People tell stories. What do we want them to say?

Throughout most of my relationship that ended in divorce, I would try to win every fight.

Because winning is good, right?

Wrong.

Fighting with someone you love is always a zero-sum game. It’s strange that I would fight most often with the person I loved the most, shared a house and bedroom with, and planned to live with forever.

I must be stupid.

Why is winning a fight with my spouse that can’t POSSIBLY make my life better no matter the outcome be more important to me than keeping the peace and being kind?

Even if I was right. And I was sometimes.

What good can come from it?

Comic legend Jerry Seinfeld has a project called Comedians in Cars Getting Coffee.

I watched my first episode yesterday. Liked it.

It was Jerry and Sarah Jessica Parker driving around in a classic Ford woody station wagon Parker had bought recently.

The entire episode is full of stories and banter between the two. (Every episode is like that with someone new.)

Jerry likes to drink a lot of coffee, so at one point during the segment, they stop at a diner.

The two multi-millionaires have a funny exchange about who is going to pay their $37 bill.

Jerry asks how much she would tip.

Sarah does some quick math to calculate the tip: She would leave $10. A respectable 27 percent.

Clearly not enough for Jerry, though.

They have some more back and forth, and Sarah says: “$20? Should we leave $20?”

A nice tip. That would be more than 50 percent.

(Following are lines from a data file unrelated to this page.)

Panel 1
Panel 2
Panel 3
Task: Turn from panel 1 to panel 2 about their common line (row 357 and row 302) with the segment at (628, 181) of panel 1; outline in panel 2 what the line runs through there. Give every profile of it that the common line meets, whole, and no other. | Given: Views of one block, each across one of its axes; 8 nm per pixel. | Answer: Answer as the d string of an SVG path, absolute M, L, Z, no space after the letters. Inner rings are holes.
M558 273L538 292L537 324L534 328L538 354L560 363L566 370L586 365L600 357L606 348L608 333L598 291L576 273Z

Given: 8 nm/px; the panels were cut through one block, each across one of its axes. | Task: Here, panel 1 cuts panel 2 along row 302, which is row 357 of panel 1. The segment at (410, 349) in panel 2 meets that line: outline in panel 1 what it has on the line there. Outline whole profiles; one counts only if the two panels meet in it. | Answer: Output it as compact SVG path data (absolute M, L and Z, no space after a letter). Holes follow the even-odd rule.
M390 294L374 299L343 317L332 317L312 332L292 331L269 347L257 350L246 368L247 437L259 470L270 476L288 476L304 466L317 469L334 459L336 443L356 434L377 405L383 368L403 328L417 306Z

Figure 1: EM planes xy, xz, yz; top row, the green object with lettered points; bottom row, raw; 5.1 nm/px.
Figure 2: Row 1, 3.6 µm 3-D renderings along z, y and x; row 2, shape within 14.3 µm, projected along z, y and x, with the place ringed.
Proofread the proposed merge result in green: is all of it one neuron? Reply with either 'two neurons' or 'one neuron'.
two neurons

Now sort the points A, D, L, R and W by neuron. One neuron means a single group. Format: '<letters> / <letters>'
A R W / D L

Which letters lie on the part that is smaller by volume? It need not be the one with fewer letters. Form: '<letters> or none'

She looks down and sees the tip Jerry leaves, and she makes an impressed face. She says something to the effect of: “Wow. Really? That much??”

And Jerry just looks at her across the diner booth. Then says this:

“That waitress is going to tell everyone she knows that she waited on Jerry Seinfeld and Sarah Jessica Parker. Every person she tells will ask: ‘How big of a tip did they leave you?’

“What story do you want her to tell them?”

What story do we want people to tell?

Isn’t that all we really have?

The stories our children and friends and neighbors and family tell about us?

In business, it’s the stories our employers and co-workers and clients and customers tell about us.

Sure, Jerry’s rich. So he can afford to tip 100 percent or 500 percent or much, much more.

But EVERYONE can suck it up and help their friends move furniture even when they don’t feel like it.

EVERYONE can volunteer to help out a local charity or at one of their child’s school functions.

EVERYONE can forfeit something they want to do in order to make someone they love happy by doing what they’d prefer.

Everyone can give more than they take.

And then when we’re gone some day, maybe someone will see a photo.

“That’s my dad,” my son might say. “He was one of the good guys.

“At the funeral, everyone said he was kind and funny and generous. They must have known him because that’s the guy I knew, too.

“Kind. Funny. Generous. That was my father. And that’s how I want to be, too.”

If I die today, not everyone will be able to say that about me. I’m not always kind or funny or generous.

Sometimes I’m a total dick. But I don’t want to be. Not ever.

And I hope the next time I’m faced with a choice, I choose the thing that will make me a reflection of that desired narrative.

What story do we want people to tell?

And then maybe I’ll leave a bigger tip.

Be more generous with my time.

Live more kindly and courageously.

Because that’d make for a pretty good story.